Il en faut pour tous les goûts. Ce n'est pas si mal mais j'ai attendu en vain que l'actrice principale révèle quelque chose ! D'ailleurs il y a des moments où l'on est gêné pour elle, jusqu'à la fin, sa prestation de musique... Vraiment cela suffira à intégrer un conservatoire de Berlin à peine débarquée de New York ? C'est pas sérieux. Rien que son arrivée est bizarre. L'accueil que lui réserve le groupe de jeunes est peu crédible, en plus de son écart avec l'Allemand. Elle tient le téléspectateur à distance. Et elle a un regard lointain qui ne prend pas... En revanche, celui qui joue le MARI donne de l'épaisseur à une palettes de sentiments. Il est meilleur acteur ! Et c'est lors des scènes avec lui qu'elle est meilleure.
Très bien joué, un tas de choses à apprendre, à découvrir dans cette série sur un sujet peu traité. Pas de jugement, ni de caricature et c'est heureux car les films sur les communautés peuvent tomber dans ce piège.
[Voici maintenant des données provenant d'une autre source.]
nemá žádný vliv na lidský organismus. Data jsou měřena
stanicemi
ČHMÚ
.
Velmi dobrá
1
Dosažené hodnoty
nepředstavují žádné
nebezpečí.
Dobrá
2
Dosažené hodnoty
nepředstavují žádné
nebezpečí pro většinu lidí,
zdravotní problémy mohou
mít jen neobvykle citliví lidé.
L'actrice principale est extraordinaire.
mini série mais grande authenticité. j'ai accroché dès les premières minutes. le rythme est bien équilibré, avec la mise en parallèle de l'ancienne vie de l'héroïne vs sa nouvelle quête de liberté. seul bémol j'aurais aimé 5 petites minutes de plus pour en savoir d'avantage sur ce qu'Etsy devient.
Exceptionnel La plus belle série de Netflix. L'actrice est sublime,bouleversante. Tous les acteurs sont justes. L'histoire tient en haleine jusqu'au bout L'émotion est maximale à la fin. Tous les acteurs sont justes L'aspect documentaire sur cette communauté est passionnant.
Cette série aurait pu faire un très bon téléfilm si il y avait un(e) vrai(e) realisateur(trice) aux manettes. C'est très interressant lorsque les rites hassidiques sont décrits, mais l'histoire s'étire en longueur et en scènes inutiles dès que l'héroine arrive à Berlin. Au final, peu de rebondissements et une vision un peu caricaturale et complaisante de l'ouverture du milieu underground allemand dont est issue la réalisatrice. Mais surtout les vrais moments de cinéma sont bien rares: la scène du lac, bien sûr, mais c'est à peu près tout pour une série de presque 4 heures.
Je ne mets jamais 5 étoiles mais Shira Haas les mérite sans aucun doute. Elle illumine par son talent cette série originale qui parle de la liberté des femmes dans un monde d'hommes. Le contexte de cette communauté juive ultra conservatrice n'a pas grand-chose à envier au monde patriarcal qui nous entoure. Pour moi, cette mini série est une vraie perle.